*** PROVIDED RECORDS ***
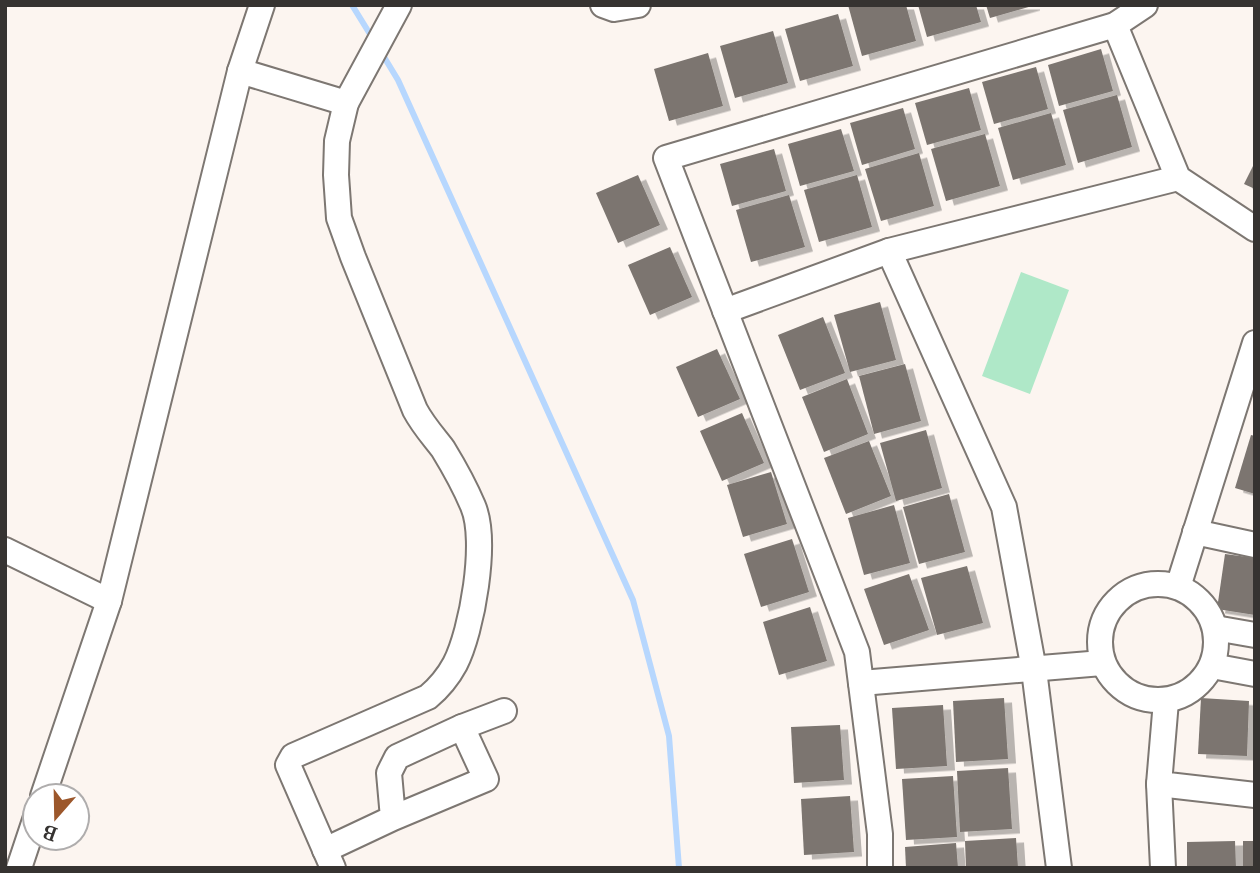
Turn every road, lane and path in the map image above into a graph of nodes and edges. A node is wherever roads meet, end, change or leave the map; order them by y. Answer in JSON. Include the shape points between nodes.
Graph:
{"nodes":[{"id":1,"x":262,"y":5,"type":"edge"},
{"id":2,"x":603,"y":5,"type":"edge"},
{"id":3,"x":638,"y":5,"type":"edge"},
{"id":4,"x":1145,"y":5,"type":"edge"},
{"id":5,"x":394,"y":16,"type":"edge"},
{"id":6,"x":1115,"y":25,"type":"junction"},
{"id":7,"x":240,"y":71,"type":"junction"},
{"id":8,"x":349,"y":96,"type":"junction"},
{"id":9,"x":1178,"y":178,"type":"junction"},
{"id":10,"x":1255,"y":229,"type":"edge"},
{"id":11,"x":890,"y":251,"type":"junction"},
{"id":12,"x":725,"y":311,"type":"junction"},
{"id":13,"x":1255,"y":343,"type":"edge"},
{"id":14,"x":1195,"y":532,"type":"junction"},
{"id":15,"x":1255,"y":545,"type":"edge"},
{"id":16,"x":5,"y":550,"type":"edge"},
{"id":17,"x":1178,"y":587,"type":"junction"},
{"id":18,"x":109,"y":601,"type":"junction"},
{"id":19,"x":1215,"y":628,"type":"junction"},
{"id":20,"x":1255,"y":635,"type":"edge"},
{"id":21,"x":1102,"y":663,"type":"junction"},
{"id":22,"x":1212,"y":666,"type":"junction"},
{"id":23,"x":1034,"y":670,"type":"junction"},
{"id":24,"x":1255,"y":674,"type":"edge"},
{"id":25,"x":861,"y":683,"type":"junction"},
{"id":26,"x":1166,"y":701,"type":"junction"},
{"id":27,"x":504,"y":711,"type":"dead end"},
{"id":28,"x":462,"y":727,"type":"junction"},
{"id":29,"x":48,"y":782,"type":"edge"},
{"id":30,"x":1159,"y":783,"type":"junction"},
{"id":31,"x":1255,"y":795,"type":"edge"},
{"id":32,"x":393,"y":818,"type":"junction"},
{"id":33,"x":329,"y":859,"type":"edge"},
{"id":34,"x":880,"y":868,"type":"edge"},
{"id":35,"x":1059,"y":868,"type":"edge"},
{"id":36,"x":1163,"y":868,"type":"edge"}],
"edges":[{"from":1,"to":7,"type":"street"},
{"from":2,"to":3,"type":"street","via":[[614,9]]},
{"from":4,"to":6,"type":"street"},
{"from":5,"to":8,"type":"street"},
{"from":6,"to":9,"type":"street"},
{"from":6,"to":12,"type":"street","via":[[666,158]]},
{"from":7,"to":8,"type":"street"},
{"from":7,"to":18,"type":"street"},
{"from":8,"to":33,"type":"street","via":[[337,141],[340,218],[415,410],[475,510],[480,551],[470,623],[442,685],[428,697],[292,756],[288,765]]},
{"from":9,"to":10,"type":"street"},
{"from":9,"to":11,"type":"street"},
{"from":11,"to":12,"type":"street"},
{"from":11,"to":23,"type":"street","via":[[1004,507]]},
{"from":12,"to":25,"type":"street","via":[[857,652]]},
{"from":13,"to":14,"type":"street"},
{"from":14,"to":15,"type":"street"},
{"from":14,"to":17,"type":"street"},
{"from":16,"to":18,"type":"street"},
{"from":17,"to":19,"type":"street","via":[[1207,610]]},
{"from":17,"to":21,"type":"street","via":[[1159,583],[1123,595],[1101,625]]},
{"from":18,"to":29,"type":"street"},
{"from":19,"to":20,"type":"street"},
{"from":19,"to":22,"type":"street"},
{"from":21,"to":23,"type":"street"},
{"from":21,"to":26,"type":"street","via":[[1128,693]]},
{"from":22,"to":24,"type":"street"},
{"from":22,"to":26,"type":"street","via":[[1201,682]]},
{"from":23,"to":25,"type":"street"},
{"from":23,"to":35,"type":"street"},
{"from":25,"to":34,"type":"street"},
{"from":26,"to":30,"type":"street"},
{"from":27,"to":28,"type":"street"},
{"from":28,"to":32,"type":"street","via":[[397,757],[389,772]]},
{"from":28,"to":32,"type":"street","via":[[486,779]]},
{"from":30,"to":31,"type":"street"},
{"from":30,"to":36,"type":"street"},
{"from":32,"to":33,"type":"street"}]}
*** End of PROVIDED RECORDS ***
Going through the material above, tally each line holding the word "nodes", then give the total and nothing else.

YOUR RESPONSE: 2